For the above reasons, I would dismiss these appeals. I do so without regret. Brent, who accept and adopt the results of Mr Perdios’ inquiries and his recommendations, evidently consider that he provides an efficient service that deals with reviews expeditiously and at a reasonable cost. If his decisions are accepted by Brent and upheld by the county court, it is because his decision letters address the issues raised by applicants and the information put before him and which he obtains and reach sensible conclusions. It has not been suggested that he is guilty of actual bias, which would in any event be a ground for appeal before the county court judge. Ultimately, I do not see that the decisions in the present cases were made by someone who was materially less independent than an officer of the authority itself. I do not think that the Court should be astute to strike down an arrangement that seems to work well in practice.

Sir Simon Tuckey :

62.

I agree.

Lord Justice Sedley :

63.

For the reasons given by Lord Justice Stanley Burnton I agree that these appeals fail.
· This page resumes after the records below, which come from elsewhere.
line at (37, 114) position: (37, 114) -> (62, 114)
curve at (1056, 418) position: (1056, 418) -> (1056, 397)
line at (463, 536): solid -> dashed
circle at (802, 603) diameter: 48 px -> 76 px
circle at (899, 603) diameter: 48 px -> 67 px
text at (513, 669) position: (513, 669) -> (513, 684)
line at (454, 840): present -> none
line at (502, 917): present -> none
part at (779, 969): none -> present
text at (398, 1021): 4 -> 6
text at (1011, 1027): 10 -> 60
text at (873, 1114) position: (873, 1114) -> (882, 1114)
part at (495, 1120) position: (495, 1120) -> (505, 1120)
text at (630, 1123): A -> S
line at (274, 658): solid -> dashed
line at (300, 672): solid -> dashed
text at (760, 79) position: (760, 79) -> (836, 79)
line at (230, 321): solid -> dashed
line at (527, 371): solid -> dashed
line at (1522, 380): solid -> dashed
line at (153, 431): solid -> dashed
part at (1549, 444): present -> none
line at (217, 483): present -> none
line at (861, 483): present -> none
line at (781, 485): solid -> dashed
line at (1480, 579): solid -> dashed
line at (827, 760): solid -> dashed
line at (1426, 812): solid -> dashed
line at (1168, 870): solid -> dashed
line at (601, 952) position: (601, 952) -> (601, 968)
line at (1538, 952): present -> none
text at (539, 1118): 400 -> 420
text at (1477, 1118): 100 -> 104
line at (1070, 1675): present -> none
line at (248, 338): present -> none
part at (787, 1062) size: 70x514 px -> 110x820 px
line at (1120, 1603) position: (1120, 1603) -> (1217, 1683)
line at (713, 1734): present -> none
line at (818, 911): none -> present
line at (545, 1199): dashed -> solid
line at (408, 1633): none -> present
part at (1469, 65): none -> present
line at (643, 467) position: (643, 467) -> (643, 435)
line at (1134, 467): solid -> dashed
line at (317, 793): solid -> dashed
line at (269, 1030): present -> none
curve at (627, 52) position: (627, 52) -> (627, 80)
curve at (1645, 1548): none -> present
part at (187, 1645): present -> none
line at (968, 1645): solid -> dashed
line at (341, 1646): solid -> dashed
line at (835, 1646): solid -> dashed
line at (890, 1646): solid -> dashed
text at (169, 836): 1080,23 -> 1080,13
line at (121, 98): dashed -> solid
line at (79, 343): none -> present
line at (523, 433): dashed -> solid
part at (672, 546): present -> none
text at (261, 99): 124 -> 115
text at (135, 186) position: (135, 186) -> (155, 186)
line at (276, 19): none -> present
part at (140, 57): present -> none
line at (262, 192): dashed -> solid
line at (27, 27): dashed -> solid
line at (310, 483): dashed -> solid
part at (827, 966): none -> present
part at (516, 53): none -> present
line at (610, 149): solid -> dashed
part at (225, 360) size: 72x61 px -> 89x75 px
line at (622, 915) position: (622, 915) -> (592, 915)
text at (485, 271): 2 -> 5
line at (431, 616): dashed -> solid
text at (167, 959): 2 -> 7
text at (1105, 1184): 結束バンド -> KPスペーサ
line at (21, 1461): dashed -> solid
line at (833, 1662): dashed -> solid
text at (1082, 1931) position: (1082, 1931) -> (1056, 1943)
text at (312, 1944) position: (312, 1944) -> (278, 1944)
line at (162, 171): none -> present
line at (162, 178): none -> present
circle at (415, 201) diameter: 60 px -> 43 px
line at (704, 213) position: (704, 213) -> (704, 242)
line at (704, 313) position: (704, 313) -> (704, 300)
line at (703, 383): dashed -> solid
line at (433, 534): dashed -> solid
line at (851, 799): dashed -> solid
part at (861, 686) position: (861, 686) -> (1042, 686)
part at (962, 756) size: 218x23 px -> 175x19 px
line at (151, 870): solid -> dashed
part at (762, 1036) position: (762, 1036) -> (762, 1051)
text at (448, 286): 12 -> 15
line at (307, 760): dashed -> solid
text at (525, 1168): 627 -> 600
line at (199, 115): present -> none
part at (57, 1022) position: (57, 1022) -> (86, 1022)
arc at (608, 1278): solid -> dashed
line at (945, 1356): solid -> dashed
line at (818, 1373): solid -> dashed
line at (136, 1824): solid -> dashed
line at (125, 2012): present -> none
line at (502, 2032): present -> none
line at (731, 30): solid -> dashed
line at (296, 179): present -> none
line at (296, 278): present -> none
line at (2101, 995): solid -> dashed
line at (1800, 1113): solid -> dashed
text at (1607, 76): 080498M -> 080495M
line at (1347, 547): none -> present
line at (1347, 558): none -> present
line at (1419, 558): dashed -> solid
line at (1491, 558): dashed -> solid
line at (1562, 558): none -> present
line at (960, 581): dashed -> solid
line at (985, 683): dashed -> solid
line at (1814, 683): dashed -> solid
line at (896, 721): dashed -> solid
I add a few words because of the concern expressed obiter in Runa Begum by Lord Bingham and Lord Millett, and to some extent by Lord Hoffmann, as to whether the legislation authorises the contracting out of what is on any view a quasi-judicial function.

64.

Local government has long since been divested of most of its adjudicative powers. The modern forum for the exercise of such powers is an independent tribunal. But by virtue of primary legislation important decisions which can make the difference between a home and the street for thousands of people every year have been consciously placed and kept within the administrative framework of local government, with recourse to the courts on process only and not on merits.

65.

It is into this framework that the power to contract out has been introduced. Certain functions are exempted from the power, but the review of homelessness decisions is not one of them. One understands very well why members of the Appellate Committee were dubious, even so, about the contracting out of an adjudicative function as if it were the town hall catering contract. But the fact is that it is difficult to envisage a process less compatible with Article 6 than the in-house review by one official of another official’s decision on an issue on which the local authority, through both of them, sits as judge in its own cause. Starting from such a low base, delegation of the review function to a competent outsider on the kind of terms we have seen in this case, whatever its weaknesses, probably offers more in the way of independence and impartiality than the in-house system.

66.

Like Lord Justice Stanley Burnton I think Brent needs to sort out whether it has devolved the entire review decision to HRL, in which case Mr Perdios’ description of himself is probably correct, or whether his determinations have some provisional status which leaves the final decision in Brent’s hands. But the issue does not go to the legality of contracting out the review function.